At age 16, he bought the Amityville Country Delicatessen on Long Island for $7,000.

==Education==
McDermott attended the Amityville Memorial High School and studied business management at Dowling College. His deli business helped him pay for his undergraduate education. After completing his undergraduate studies, McDermott attended Northwestern University's Kellogg School of Management where he earned his MBA, and then completed the Executive Development Program at the Wharton School of Business.

==Career==
===Xerox, Gartner and Siebel Systems===
McDermott worked for 17 years at Xerox and then became the president of Gartner in 2000. From 2001 to 2002, he was executive vice president of worldwide sales and operations at Siebel Systems.

===SAP===

In 2002, McDermott was appointed by SAP as the CEO of SAP America. He was designated to the SAP Executive Board in 2008, and in February 2010, he became the co-CEO of SAP AG.
After four years, on May 21, 2014, McDermott became the first American to become the CEO of the company, now known as SAP SE.
SAP's market capitalization increased from $39 billion to $144 billion between 2010 and 2018.
In 2016 McDermott became the best-paid executive leading the companies that form the German stock index DAX by earning a direct remuneration of €11.6 million. On October 10, 2019, McDermott decided to leave SAP SE.
SAP did many acquisitions under his tenure, starting with Sybase in 2010.

===ServiceNow===
At the end of October 2019 after McDermott stepped down from SAP, ServiceNow announced his appointment as CEO. He succeeded John Donahoe at the end of 2019 as Donahoe finished his tenure at the company. He cited "the company’s strength in cloud computing and enterprise software, and the challenge of building an already vibrant company further" as reasons for him to join ServiceNow as CEO.

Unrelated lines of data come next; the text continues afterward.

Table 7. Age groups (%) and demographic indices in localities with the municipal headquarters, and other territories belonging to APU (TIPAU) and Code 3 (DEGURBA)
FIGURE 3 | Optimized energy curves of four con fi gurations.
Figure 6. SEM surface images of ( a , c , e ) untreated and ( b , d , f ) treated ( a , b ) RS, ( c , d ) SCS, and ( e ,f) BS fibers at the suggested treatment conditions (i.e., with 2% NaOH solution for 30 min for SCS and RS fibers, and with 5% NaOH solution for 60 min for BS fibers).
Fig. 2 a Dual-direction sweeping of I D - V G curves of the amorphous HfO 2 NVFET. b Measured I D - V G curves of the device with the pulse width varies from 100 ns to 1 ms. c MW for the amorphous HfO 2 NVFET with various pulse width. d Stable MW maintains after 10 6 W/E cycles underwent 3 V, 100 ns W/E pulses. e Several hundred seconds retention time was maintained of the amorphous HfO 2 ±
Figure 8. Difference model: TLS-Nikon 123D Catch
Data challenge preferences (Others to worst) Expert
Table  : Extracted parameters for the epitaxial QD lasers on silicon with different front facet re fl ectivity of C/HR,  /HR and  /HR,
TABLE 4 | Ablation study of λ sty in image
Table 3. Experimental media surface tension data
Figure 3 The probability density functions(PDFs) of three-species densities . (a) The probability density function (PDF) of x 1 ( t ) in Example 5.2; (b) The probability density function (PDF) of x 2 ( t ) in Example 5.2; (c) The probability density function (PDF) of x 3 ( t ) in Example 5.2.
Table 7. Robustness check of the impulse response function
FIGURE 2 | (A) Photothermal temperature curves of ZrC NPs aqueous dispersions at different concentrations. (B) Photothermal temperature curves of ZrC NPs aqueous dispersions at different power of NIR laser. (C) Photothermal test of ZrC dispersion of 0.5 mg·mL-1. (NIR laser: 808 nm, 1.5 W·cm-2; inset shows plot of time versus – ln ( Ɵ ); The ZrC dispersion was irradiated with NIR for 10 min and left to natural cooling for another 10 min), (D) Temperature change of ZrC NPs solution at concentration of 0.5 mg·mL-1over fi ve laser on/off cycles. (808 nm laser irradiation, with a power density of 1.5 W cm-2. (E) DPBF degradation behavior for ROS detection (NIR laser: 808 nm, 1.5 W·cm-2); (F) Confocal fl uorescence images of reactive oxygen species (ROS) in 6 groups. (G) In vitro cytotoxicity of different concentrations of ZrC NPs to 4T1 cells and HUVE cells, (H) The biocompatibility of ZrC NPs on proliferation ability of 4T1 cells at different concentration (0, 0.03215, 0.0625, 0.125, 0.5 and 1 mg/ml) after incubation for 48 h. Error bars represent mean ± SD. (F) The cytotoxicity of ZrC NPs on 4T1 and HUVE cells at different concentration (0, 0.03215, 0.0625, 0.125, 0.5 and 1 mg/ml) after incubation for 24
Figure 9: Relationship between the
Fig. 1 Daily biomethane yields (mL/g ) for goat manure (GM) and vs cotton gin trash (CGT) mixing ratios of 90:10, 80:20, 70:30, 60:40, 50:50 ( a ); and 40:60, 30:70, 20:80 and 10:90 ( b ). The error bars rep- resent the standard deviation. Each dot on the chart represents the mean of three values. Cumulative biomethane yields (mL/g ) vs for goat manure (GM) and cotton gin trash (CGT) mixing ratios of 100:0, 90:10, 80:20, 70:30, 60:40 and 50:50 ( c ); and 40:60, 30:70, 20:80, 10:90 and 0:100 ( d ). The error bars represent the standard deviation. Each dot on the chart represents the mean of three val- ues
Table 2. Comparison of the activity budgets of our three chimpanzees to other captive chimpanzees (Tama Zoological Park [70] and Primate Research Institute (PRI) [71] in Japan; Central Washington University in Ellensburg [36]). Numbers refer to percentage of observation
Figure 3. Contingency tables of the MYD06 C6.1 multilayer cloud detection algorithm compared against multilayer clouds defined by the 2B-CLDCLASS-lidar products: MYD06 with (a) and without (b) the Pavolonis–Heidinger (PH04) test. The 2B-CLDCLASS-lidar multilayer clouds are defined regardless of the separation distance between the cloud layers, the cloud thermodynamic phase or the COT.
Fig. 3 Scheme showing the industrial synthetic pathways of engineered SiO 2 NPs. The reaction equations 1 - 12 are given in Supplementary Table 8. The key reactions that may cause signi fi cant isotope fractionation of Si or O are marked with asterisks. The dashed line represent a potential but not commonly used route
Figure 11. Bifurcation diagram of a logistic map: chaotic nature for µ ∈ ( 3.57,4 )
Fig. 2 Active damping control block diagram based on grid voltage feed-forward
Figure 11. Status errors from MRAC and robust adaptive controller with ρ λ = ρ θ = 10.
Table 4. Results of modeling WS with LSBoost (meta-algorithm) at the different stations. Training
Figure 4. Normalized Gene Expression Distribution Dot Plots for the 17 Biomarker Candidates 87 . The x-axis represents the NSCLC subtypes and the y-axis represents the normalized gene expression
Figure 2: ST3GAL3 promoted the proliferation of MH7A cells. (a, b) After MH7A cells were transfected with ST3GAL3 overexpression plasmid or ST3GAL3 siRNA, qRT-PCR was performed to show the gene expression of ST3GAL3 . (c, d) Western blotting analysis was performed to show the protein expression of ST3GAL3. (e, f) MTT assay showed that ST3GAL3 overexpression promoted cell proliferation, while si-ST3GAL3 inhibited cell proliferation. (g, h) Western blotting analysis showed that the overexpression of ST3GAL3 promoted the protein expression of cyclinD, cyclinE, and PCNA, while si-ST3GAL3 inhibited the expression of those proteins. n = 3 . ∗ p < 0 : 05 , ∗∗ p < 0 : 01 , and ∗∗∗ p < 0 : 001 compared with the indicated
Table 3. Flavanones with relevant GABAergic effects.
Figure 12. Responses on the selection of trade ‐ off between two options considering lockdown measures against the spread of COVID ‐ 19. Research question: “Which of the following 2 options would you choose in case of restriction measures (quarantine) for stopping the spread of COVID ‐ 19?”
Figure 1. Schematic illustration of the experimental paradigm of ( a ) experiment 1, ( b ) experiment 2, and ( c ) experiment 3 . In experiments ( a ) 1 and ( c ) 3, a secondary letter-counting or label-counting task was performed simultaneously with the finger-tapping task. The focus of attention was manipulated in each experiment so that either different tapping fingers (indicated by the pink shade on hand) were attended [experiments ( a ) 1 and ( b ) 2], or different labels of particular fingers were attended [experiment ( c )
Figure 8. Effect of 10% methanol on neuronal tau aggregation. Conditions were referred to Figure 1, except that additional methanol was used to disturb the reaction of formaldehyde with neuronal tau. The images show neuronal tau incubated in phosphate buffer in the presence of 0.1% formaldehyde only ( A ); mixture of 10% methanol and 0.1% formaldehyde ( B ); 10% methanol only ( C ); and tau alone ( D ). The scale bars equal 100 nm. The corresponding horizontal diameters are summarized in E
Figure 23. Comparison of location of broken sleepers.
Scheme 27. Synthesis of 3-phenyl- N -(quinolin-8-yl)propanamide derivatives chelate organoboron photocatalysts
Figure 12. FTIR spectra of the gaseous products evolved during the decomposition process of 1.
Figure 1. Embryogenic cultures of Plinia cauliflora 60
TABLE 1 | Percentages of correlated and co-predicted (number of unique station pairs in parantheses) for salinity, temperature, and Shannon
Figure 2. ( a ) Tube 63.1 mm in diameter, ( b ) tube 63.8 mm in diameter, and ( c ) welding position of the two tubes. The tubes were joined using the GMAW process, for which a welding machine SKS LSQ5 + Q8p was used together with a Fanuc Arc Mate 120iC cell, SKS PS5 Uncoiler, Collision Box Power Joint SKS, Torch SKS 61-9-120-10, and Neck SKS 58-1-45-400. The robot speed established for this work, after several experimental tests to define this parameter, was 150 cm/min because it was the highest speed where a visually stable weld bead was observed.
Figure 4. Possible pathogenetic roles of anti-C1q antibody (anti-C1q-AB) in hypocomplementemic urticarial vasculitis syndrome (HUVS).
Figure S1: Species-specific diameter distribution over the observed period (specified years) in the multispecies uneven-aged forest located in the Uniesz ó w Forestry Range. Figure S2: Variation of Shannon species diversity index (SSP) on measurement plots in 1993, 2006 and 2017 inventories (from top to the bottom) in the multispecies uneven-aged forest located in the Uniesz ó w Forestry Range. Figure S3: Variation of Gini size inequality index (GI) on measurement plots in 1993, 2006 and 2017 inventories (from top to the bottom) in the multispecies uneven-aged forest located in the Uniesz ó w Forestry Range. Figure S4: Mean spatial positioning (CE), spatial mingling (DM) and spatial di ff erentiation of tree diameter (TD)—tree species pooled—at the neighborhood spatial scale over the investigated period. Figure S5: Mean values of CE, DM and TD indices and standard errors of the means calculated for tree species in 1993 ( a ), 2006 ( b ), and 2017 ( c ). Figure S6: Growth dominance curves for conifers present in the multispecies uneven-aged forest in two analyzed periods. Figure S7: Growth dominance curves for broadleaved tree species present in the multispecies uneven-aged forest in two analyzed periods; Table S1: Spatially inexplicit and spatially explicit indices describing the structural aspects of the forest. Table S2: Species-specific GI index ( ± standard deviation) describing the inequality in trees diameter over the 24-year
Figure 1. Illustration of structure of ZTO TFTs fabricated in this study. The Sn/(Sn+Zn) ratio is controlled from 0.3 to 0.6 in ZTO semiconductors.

In 2021, McDermott was the 3rd highest paid CEO of all S&P 500 CEOs, receiving over $162 million in equity and $3.5 million in cash and other forms of compensation from ServiceNow.

In 2022, McDermott said "that there's a real place in the world for the metaverse," and that ServiceNow could help someone "create an e-mall in the metaverse".

== Awards and honors ==
In 2016, McDermott was named "Manager of the Year" by the German Business Daily Handelsblatt.
He has received numerous awards for his civic leadership, which includes:

1. GENYOUth's Vanguard Award.
2. City Year's Idealist of the Year.
3. The We Are Family Foundation's Visionary Award,
4. Children's Aid Society's Promise Award.
McDermott recently was recognized as a top CEO by Glassdoor in Canada, the United States, the United Kingdom, and Germany.

==Other activities==
McDermott is a member of the Business Roundtable. He wrote the forward for Transform Your Business and The Leadership Conversation: Make Bold Change One Conversation at a Time by Rose Fass.

McDermott is a board member of Zoom Communications since 2022 and Figma since 2025. He was previously on the boards of Fisker until 2024 and Under Armour until 2019.

==Personal life==
McDermott and his wife Julie have two sons. In July 2015, McDermott slipped and fell down the stairs while carrying a glass of water. The glass shattered into pieces, with one going through his left eye. He underwent "11 or 12 surgeries by the time it was all done", but ultimately the accident cost him his left eye. McDermott returned to SAP headquarters in October of that same year, with one eye. He is the grandson of Bobby McDermott.